The idea for the Describing Words engine came when I was building the engine for Related Words (it's like a thesaurus, but gives you a much broader set of related words, rather than just synonyms). While playing around with word vectors and the "HasProperty" API of conceptnet, I had a bit of fun trying to get the adjectives which commonly describe a word. Eventually I realised that there's a much better way of doing this: parse books!

Project Gutenberg was the initial corpus, but the parser got greedier and greedier and I ended up feeding it somewhere around 100 gigabytes of text files - mostly fiction, including many contemporary works. The parser simply looks through each book and pulls out the various descriptions of nouns.

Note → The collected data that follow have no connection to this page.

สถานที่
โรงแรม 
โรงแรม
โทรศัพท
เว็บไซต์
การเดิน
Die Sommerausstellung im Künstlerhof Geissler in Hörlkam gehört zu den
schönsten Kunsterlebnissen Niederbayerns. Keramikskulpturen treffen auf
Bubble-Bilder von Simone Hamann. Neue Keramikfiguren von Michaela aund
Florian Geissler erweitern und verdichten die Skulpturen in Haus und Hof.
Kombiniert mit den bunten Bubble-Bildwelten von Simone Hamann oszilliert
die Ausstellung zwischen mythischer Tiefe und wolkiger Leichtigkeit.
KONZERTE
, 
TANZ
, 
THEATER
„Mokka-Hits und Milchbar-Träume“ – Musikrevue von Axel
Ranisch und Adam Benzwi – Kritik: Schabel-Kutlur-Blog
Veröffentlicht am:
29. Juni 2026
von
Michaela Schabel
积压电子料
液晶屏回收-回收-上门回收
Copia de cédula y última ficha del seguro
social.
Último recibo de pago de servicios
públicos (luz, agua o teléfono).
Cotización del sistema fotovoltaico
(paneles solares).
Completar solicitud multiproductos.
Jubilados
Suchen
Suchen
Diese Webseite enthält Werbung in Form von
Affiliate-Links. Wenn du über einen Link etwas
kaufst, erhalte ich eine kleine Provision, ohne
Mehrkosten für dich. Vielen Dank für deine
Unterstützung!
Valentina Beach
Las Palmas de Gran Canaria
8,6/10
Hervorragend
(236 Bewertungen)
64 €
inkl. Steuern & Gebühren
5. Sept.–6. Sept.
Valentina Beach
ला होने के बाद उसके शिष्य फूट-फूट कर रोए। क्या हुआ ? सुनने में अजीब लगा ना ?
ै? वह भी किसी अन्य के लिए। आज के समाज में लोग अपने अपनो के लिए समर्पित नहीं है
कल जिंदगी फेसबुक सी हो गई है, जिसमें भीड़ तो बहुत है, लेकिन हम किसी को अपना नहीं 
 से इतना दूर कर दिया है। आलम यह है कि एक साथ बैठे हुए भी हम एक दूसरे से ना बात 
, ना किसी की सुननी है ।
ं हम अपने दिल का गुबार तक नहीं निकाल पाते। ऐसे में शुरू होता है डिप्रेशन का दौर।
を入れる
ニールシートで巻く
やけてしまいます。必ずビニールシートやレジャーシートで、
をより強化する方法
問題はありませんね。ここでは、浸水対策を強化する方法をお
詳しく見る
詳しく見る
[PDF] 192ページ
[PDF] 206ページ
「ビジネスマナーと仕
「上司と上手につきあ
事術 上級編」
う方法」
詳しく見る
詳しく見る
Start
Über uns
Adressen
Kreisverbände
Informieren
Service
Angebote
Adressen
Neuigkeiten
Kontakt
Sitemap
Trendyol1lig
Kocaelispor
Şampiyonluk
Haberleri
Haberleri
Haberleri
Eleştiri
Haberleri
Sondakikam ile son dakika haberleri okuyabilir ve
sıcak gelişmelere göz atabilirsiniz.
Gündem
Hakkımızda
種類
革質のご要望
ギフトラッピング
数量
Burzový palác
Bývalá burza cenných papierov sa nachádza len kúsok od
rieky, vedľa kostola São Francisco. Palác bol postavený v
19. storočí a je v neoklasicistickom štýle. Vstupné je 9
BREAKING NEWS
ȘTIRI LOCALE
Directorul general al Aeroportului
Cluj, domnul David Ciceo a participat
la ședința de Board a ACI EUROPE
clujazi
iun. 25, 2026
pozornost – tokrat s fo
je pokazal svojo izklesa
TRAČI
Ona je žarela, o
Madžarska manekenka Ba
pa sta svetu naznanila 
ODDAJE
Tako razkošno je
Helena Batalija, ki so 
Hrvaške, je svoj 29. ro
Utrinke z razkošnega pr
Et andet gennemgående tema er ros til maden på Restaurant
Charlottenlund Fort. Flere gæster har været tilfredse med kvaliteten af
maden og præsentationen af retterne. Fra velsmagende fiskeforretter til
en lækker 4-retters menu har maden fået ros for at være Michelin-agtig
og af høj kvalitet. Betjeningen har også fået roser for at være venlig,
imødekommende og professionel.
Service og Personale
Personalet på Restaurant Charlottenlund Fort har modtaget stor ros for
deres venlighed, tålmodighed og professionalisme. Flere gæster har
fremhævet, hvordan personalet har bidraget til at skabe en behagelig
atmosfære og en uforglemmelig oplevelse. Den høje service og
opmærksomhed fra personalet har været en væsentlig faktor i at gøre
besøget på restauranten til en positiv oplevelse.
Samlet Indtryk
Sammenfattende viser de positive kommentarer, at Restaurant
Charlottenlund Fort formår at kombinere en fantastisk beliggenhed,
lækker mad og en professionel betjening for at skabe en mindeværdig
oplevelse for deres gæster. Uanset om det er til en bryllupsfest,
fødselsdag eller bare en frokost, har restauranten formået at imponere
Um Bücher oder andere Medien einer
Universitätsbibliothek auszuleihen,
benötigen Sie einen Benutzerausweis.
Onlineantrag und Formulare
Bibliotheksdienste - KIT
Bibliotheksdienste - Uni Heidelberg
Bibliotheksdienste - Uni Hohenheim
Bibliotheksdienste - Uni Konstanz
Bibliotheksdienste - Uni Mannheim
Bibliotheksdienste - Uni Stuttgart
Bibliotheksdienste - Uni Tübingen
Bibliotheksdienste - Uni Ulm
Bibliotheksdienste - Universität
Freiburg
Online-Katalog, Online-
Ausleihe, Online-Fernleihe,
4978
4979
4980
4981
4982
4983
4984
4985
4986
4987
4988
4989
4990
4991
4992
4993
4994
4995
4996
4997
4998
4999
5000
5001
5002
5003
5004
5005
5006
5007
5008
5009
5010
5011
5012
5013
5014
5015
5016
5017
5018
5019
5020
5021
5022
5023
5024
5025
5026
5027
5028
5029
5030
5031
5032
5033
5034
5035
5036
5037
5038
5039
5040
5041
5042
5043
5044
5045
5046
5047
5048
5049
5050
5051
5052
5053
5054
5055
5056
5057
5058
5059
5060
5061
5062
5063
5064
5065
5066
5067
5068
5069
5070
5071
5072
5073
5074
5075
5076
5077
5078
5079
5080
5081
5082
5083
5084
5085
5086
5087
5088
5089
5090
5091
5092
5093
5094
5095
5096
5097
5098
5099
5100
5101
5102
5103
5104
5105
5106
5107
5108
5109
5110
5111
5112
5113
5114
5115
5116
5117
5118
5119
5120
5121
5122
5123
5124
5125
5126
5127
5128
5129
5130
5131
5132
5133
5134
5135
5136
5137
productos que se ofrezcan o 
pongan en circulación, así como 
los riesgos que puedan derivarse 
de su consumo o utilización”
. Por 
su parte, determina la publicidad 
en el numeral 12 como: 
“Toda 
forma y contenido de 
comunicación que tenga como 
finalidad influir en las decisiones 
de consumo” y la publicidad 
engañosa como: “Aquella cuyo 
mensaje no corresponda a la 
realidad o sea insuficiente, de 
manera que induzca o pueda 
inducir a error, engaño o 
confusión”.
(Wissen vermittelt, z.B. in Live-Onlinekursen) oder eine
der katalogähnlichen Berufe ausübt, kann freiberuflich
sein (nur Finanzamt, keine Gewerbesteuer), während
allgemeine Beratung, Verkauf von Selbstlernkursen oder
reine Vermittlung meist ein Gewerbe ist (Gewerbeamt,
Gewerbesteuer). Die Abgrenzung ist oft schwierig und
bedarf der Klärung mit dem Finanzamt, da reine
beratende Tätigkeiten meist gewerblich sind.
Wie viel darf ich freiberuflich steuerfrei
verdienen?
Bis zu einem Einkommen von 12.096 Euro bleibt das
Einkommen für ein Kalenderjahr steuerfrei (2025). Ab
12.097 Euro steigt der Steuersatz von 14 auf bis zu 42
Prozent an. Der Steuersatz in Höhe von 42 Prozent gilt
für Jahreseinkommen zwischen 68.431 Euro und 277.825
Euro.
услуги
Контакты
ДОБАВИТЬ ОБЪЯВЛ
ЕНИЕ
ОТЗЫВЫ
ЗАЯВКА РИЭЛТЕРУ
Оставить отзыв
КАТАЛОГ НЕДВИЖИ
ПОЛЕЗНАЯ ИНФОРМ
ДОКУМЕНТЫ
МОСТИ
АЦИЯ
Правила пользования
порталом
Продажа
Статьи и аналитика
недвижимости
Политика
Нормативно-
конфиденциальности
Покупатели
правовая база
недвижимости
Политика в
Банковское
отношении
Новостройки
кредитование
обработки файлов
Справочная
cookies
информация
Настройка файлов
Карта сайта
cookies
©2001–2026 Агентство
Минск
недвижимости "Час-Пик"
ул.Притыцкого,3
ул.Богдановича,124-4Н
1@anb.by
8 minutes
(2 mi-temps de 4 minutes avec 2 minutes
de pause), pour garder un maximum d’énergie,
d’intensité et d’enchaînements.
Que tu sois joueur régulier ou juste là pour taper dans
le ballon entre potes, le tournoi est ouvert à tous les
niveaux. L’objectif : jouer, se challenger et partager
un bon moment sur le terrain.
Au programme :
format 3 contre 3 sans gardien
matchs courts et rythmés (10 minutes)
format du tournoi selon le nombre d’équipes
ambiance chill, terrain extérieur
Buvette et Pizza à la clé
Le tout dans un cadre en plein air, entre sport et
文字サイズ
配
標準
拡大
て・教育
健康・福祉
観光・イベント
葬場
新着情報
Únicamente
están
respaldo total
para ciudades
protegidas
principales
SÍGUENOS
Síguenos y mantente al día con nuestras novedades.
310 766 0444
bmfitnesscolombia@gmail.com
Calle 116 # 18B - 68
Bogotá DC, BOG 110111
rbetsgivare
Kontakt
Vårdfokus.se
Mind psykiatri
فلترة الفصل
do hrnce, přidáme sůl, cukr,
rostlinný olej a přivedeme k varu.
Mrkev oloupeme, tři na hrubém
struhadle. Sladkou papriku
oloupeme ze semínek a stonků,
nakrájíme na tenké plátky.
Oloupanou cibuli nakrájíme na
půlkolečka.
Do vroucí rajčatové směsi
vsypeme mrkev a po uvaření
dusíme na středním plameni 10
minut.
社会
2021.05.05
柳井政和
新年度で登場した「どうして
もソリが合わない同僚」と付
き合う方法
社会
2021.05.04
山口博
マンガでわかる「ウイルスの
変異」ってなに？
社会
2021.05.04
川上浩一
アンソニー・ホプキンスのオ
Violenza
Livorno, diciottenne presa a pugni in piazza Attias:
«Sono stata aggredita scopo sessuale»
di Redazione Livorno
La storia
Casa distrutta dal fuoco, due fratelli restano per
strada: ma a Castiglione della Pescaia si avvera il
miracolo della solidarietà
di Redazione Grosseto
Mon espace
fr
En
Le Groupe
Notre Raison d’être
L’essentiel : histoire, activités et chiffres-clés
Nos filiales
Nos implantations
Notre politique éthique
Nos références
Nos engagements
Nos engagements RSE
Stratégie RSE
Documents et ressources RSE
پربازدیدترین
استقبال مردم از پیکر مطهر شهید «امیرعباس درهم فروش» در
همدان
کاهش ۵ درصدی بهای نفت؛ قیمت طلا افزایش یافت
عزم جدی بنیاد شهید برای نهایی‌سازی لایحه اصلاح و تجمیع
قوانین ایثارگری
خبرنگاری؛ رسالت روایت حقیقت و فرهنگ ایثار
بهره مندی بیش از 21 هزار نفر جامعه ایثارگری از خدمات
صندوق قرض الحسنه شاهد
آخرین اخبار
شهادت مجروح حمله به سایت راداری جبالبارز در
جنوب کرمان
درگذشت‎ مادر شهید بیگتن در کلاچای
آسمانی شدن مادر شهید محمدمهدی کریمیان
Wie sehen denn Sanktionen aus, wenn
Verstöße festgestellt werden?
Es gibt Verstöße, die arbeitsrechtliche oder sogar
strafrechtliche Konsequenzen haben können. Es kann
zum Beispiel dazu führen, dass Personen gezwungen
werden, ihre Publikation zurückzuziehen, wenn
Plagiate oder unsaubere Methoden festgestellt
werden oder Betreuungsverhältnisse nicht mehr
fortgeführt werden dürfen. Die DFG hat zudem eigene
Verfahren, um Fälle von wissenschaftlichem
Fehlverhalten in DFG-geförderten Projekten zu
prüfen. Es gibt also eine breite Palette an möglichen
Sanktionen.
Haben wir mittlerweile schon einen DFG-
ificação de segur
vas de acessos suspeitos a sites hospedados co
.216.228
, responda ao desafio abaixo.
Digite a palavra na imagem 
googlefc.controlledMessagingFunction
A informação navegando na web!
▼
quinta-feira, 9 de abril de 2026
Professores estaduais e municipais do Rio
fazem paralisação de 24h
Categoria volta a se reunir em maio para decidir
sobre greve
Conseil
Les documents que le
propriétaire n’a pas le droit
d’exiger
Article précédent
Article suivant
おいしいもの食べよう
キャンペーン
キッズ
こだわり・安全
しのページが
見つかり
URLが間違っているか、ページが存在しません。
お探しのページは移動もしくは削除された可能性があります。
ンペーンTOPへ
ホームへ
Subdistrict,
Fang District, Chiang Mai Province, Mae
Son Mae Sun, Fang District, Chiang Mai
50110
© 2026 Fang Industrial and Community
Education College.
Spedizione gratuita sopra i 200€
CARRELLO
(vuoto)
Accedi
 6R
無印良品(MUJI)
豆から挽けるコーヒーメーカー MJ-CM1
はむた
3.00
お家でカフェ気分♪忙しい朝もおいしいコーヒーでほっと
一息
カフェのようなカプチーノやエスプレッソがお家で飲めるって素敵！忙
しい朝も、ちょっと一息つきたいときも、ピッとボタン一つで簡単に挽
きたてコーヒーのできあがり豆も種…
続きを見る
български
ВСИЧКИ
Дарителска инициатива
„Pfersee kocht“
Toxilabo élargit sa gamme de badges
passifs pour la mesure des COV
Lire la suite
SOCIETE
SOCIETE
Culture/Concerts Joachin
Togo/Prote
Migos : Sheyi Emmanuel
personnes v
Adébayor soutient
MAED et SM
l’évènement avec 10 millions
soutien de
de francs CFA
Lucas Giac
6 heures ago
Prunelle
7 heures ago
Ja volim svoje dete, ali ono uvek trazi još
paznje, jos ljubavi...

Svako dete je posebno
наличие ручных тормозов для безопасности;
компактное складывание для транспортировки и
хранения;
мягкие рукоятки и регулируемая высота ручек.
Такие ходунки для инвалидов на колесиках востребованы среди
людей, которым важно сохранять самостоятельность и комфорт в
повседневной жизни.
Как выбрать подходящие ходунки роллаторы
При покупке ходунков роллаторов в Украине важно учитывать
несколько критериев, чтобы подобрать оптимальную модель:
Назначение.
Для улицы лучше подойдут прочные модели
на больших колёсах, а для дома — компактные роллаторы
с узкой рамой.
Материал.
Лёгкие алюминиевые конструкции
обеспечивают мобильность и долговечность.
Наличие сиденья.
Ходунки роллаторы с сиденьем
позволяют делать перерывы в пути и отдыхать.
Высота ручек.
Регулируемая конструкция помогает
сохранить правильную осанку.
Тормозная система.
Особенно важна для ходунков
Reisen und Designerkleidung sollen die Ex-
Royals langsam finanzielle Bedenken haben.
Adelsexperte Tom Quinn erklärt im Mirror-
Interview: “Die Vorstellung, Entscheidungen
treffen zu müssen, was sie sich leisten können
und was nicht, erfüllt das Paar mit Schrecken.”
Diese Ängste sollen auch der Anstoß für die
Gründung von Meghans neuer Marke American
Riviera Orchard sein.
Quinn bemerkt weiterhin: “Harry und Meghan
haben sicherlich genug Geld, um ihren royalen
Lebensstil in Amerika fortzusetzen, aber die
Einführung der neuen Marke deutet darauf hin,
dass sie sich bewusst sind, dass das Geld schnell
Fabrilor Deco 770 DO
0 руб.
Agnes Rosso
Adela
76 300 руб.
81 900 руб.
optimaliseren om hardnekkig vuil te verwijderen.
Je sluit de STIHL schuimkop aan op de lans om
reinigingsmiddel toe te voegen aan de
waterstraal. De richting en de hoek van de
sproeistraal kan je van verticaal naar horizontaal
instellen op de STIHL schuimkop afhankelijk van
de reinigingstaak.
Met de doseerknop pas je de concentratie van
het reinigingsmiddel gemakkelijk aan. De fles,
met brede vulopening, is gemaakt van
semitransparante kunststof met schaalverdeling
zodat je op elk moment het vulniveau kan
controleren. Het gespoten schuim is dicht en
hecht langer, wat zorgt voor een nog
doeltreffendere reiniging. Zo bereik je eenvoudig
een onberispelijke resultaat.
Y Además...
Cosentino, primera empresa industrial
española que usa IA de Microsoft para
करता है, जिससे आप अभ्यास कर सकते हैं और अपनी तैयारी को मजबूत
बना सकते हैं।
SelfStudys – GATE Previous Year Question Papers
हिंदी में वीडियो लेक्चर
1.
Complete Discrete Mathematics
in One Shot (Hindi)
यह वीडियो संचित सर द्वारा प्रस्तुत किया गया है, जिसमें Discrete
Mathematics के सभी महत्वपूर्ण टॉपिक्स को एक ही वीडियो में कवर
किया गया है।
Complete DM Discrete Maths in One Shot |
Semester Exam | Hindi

Hopefully it's more than just a novelty and some people will actually find it useful for their writing and brainstorming, but one neat little thing to try is to compare two nouns which are similar, but different in some significant way - for example, gender is interesting: "woman" versus "man" and "boy" versus "girl". On an inital quick analysis it seems that authors of fiction are at least 4x more likely to describe women (as opposed to men) with beauty-related terms (regarding their weight, features and general attractiveness). In fact, "beautiful" is possibly the most widely used adjective for women in all of the world's literature, which is quite in line with the general unidimensional representation of women in many other media forms. If anyone wants to do further research into this, let me know and I can give you a lot more data (for example, there are about 25000 different entries for "woman" - too many to show here).

The blueness of the results represents their relative frequency. You can hover over an item for a second and the frequency score should pop up. The "uniqueness" sorting is default, and thanks to my Complicated Algorithm™, it orders them by the adjectives' uniqueness to that particular noun relative to other nouns (it's actually pretty simple). As you'd expect, you can click the "Sort By Usage Frequency" button to adjectives by their usage frequency for that noun.

Special thanks to the contributors of the open-source mongodb which was used in this project.